The first to fall have been the universities. There’s scarcely a top British university that has not taken money from a nasty Middle East leader and what is more embarrassing is that their names are emblazoned on libraries, laboratories, technology parks and research centers for all the world to see. Worst hit, so far, is the London School of Economics.

Is it plausible that Saif Al-Islam Qaddafi, a multibillionaire with more money than anyone is able to spend, has spent four years copying other people’s work? A doctorate based on extensive plagiarism is still hard work. The claim is a way for the academic authorities to perhaps conceal a much greater fiasco. The rumor at the LSE is that, far from plagiarism being the problem, the School arranged for a ‘mentor’ (ie ghost writer) to assist Saif Islam with his studies. That is, the School provided the means to subvert its own procedures.

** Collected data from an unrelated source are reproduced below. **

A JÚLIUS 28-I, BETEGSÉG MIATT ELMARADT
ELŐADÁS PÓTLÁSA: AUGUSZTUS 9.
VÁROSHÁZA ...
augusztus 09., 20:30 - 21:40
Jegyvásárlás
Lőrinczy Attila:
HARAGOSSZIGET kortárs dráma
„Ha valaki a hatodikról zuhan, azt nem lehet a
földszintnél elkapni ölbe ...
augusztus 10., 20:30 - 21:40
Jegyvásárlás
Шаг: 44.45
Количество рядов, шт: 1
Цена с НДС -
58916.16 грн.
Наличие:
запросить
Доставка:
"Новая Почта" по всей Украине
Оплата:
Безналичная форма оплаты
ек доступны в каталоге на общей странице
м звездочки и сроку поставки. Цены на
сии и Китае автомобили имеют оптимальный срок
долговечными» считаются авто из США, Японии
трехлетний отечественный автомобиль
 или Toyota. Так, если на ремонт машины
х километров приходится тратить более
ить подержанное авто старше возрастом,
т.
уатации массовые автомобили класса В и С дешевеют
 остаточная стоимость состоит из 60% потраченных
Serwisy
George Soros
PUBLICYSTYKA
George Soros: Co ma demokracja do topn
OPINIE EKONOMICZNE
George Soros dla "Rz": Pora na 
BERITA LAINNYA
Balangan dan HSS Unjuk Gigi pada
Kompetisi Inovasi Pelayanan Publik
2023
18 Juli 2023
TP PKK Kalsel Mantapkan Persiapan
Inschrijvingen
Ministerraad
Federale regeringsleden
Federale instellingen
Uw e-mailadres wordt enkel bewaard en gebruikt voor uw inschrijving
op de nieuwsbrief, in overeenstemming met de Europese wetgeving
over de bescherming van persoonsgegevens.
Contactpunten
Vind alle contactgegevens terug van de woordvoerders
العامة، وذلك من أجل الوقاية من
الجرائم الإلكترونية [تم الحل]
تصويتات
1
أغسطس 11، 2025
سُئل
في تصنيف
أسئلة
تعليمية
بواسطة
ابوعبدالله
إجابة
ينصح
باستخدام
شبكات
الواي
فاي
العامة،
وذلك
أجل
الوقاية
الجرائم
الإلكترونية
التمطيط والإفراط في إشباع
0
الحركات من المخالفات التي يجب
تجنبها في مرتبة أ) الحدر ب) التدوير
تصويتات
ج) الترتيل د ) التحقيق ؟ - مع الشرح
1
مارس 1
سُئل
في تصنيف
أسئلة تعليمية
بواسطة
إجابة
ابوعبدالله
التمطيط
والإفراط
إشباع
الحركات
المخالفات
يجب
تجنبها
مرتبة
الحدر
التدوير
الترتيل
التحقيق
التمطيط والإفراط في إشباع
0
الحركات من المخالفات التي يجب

A more interesting recipient of Qaddafi’s boundless generosity is Anthony Giddens, LSE Director 1996–2003 and one of Europe’s most highly regarded and highly overrated intellectuals. Giddens is the inventor of The Third Way, the European version of the US neo-con outlook, except that ours has a sugar-coated exterior and a soft chewy centre (ie the usual tosh about ‘European values’, modernity and avoiding dogmatism) which means it is palatable even to people who consider themselves to be of liberal ideals. Giddens is said to be Tony Blair’s philosophical mentor, though it is not clear why this should impress anyone.